Menzo Havenga
CEO, Batavia Biosciences
Biotech companies starting the vaccine development journey need to look at the whole process right from the start.
“Research shows that about 22% of novel therapeutics never progress beyond their first clinical trials, for various reasons. This includes lack of commercially viability,” says Menzo Havenga, CEO, Batavia Biosciences. Contract development and manufacturing organisations (CDMOs) typically have extensive knowledge and experience in the field. Their CMC expertise in the early development stages helps to bring this high attrition number down. Havenga, who co-founded the CDMO Batavia Biosciences after having witnessed the hurdles of outsourcing while working on vaccines and viral vector-based products in biotech companies, claims that reducing risk of failure starts with a hard think on the process from beginning to end.
Addressing the hurdles
Some of the challenges of working on viral vaccines include:
- Bench-scale processes used for generating preclinical data are not scalable. Every unit operation needs to be evaluated for its fit for purpose at perceived final scale.
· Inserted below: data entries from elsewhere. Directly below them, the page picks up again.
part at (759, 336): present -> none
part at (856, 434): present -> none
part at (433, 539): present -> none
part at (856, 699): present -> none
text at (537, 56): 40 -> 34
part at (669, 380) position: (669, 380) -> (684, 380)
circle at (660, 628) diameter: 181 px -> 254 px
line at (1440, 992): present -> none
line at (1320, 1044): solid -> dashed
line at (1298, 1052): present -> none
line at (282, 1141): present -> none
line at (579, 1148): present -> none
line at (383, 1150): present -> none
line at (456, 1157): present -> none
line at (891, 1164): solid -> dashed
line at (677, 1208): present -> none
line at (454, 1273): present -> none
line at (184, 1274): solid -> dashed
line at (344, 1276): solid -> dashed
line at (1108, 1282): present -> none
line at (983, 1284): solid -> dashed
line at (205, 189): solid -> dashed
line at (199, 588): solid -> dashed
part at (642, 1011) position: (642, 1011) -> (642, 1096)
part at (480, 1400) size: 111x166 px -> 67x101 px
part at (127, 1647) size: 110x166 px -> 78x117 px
- Regulatory and quality compliant raw materials and process strategies must be selected in an early stage to ensure a smooth transition from bench to clinic.
Biotech companies themselves, certainly in the start-up phase, do not have the expertise in-house to understand the manufacturing challenges. They typically focus their investment money on the expansion and solidification of their patent position(s) and to rapidly increase company value by obtaining proof of efficacy in human trials. As such, external resources like CDMOs are brought in to deliver a first manufacturing process and bring the product to patients.
Research shows that about 22% of novel therapeutics never progress beyond their first clinical trials, for various reasons.
No time to lose
The increasing world population, close proximity to animals and intense global travel all contribute to an ever-increasing number of virus outbreaks. With the current SARS-CoV-2 pandemic in mind, we know how important it is to minimise the risk of failure.
Havenga therefore advises biotech companies: “Include a CDMO early in the process to help create a robust and detailed manufacturing plan. Their experience of the regulatory landscape and technological manufacturing options that are available ensure a smooth transition from bench to clinic.”